Given task. Rewrite everything from the line containing "common name: Common comfrey" down to the end of the material, replacing "phylum" with "division" and leaving all else unchanged.

(Recorded data)
* * * * * * *
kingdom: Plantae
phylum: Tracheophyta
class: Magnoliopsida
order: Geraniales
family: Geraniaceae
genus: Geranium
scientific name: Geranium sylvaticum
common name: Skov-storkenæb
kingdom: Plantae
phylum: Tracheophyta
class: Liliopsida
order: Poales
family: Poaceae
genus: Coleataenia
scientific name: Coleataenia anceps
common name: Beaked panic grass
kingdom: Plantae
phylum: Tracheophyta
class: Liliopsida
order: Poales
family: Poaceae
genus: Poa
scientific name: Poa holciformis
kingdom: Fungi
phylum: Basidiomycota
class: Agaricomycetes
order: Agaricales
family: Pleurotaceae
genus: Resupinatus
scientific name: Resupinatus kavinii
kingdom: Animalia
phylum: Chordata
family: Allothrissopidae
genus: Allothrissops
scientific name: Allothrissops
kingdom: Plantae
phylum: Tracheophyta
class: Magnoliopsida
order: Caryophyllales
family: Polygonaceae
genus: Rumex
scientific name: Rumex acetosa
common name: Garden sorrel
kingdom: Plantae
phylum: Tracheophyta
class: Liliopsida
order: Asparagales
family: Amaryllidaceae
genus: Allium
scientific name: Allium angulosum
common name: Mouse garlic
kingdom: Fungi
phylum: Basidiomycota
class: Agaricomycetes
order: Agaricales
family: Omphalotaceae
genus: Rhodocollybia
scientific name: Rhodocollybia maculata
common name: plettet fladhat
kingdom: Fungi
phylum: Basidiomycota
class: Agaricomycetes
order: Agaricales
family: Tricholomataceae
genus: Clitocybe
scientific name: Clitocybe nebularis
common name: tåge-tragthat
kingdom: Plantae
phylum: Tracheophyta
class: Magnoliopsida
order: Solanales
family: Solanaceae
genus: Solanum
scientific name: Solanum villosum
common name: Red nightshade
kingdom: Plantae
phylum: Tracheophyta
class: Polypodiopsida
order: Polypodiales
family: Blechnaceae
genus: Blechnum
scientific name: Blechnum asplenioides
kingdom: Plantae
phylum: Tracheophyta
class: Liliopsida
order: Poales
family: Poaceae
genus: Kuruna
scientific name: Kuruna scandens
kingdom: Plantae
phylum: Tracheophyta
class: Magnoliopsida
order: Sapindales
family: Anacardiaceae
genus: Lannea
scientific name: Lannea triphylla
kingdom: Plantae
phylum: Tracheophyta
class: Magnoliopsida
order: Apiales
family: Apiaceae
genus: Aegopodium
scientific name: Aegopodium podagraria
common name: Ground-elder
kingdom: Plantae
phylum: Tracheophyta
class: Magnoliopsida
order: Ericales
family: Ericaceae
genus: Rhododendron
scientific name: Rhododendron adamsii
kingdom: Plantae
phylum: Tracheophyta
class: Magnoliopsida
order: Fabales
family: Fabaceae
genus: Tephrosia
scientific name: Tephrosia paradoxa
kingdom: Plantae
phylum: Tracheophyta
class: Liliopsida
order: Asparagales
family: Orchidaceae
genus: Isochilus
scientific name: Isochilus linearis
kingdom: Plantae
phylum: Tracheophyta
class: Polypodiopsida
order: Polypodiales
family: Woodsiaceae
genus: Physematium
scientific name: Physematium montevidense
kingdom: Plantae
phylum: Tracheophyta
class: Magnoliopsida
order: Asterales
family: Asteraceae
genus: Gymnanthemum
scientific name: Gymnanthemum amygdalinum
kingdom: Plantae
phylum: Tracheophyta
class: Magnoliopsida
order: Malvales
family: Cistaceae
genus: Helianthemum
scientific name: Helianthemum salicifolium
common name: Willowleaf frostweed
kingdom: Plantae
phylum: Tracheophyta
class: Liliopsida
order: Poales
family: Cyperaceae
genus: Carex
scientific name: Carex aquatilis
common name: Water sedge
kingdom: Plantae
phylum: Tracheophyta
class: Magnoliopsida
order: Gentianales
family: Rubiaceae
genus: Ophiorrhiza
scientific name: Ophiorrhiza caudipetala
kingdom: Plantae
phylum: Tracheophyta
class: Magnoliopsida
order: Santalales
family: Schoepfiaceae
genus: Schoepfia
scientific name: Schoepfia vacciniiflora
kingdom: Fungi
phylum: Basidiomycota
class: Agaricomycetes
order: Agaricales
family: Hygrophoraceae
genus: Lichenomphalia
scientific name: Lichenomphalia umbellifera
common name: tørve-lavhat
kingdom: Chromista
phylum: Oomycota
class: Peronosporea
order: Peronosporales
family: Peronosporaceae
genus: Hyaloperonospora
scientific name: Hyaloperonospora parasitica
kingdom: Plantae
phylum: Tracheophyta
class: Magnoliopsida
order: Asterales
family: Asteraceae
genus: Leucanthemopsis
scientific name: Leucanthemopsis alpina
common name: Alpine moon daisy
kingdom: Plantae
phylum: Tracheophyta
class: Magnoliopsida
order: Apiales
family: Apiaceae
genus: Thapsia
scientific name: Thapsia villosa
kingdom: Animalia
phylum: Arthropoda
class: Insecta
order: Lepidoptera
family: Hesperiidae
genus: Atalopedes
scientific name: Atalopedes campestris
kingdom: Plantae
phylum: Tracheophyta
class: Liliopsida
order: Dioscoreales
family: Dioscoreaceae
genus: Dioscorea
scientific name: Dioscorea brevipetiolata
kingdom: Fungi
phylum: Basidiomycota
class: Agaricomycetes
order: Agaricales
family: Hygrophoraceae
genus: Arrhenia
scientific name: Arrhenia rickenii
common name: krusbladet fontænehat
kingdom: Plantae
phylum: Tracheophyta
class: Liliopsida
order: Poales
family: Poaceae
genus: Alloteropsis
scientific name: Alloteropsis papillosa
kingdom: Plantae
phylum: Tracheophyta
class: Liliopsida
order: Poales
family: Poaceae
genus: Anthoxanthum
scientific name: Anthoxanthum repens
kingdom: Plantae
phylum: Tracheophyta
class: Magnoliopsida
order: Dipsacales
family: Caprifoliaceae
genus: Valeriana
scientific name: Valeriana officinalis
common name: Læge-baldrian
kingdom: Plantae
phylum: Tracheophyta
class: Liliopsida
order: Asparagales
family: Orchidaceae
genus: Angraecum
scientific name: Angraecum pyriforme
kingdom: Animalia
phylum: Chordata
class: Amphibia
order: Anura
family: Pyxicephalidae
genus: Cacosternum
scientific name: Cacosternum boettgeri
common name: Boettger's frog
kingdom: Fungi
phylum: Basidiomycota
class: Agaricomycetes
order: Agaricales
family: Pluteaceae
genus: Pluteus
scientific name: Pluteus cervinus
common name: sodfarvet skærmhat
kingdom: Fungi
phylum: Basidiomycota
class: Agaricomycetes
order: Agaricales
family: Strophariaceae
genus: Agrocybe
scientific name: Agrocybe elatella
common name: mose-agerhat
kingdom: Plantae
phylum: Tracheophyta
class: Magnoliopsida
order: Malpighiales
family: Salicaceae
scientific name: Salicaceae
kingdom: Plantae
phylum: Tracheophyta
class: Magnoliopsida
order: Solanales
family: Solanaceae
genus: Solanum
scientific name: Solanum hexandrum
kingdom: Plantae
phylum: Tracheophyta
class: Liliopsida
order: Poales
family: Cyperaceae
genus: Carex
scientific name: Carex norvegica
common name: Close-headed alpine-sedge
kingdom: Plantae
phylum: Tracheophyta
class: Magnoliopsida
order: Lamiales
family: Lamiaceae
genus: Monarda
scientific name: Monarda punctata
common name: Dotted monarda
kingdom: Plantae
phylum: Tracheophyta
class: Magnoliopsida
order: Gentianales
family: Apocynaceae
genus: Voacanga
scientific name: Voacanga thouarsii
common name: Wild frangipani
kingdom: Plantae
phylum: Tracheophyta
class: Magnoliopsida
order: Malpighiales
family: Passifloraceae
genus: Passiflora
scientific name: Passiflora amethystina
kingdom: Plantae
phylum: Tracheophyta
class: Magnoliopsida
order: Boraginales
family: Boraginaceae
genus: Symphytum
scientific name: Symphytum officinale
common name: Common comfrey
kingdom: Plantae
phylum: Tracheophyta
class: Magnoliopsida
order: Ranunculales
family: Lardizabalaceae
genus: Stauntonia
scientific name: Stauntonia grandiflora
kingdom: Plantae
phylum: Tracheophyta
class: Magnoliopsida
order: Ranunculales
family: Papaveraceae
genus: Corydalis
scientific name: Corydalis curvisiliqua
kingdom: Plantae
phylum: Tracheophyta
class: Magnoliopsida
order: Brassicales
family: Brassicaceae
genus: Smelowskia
* * * * * * *
Task result.
common name: Common comfrey
kingdom: Plantae
division: Tracheophyta
class: Magnoliopsida
order: Ranunculales
family: Lardizabalaceae
genus: Stauntonia
scientific name: Stauntonia grandiflora
kingdom: Plantae
division: Tracheophyta
class: Magnoliopsida
order: Ranunculales
family: Papaveraceae
genus: Corydalis
scientific name: Corydalis curvisiliqua
kingdom: Plantae
division: Tracheophyta
class: Magnoliopsida
order: Brassicales
family: Brassicaceae
genus: Smelowskia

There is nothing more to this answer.